Exercise goal:
Return the records word for word, from the line containing "To keep track of the" through the end of the records.

Exercise inputs:
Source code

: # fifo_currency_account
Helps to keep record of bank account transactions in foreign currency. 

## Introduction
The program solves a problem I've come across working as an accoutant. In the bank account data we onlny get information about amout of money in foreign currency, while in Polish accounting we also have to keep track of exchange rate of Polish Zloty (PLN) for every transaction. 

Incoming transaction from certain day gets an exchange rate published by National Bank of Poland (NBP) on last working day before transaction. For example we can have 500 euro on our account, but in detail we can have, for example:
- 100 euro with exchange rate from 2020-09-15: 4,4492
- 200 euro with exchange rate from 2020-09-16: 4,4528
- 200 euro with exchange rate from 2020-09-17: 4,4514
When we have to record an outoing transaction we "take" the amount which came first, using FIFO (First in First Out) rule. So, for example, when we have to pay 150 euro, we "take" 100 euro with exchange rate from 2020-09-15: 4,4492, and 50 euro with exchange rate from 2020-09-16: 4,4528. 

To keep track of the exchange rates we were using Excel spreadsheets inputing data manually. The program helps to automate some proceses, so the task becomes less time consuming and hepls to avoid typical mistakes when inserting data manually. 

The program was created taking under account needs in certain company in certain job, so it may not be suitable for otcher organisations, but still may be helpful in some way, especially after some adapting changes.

Response:
To keep track of the exchange rates we were using Excel spreadsheets inputing data manually. The program helps to automate some proceses, so the task becomes less time consuming and hepls to avoid typical mistakes when inserting data manually. 

The program was created taking under account needs in certain company in certain job, so it may not be suitable for otcher organisations, but still may be helpful in some way, especially after some adapting changes.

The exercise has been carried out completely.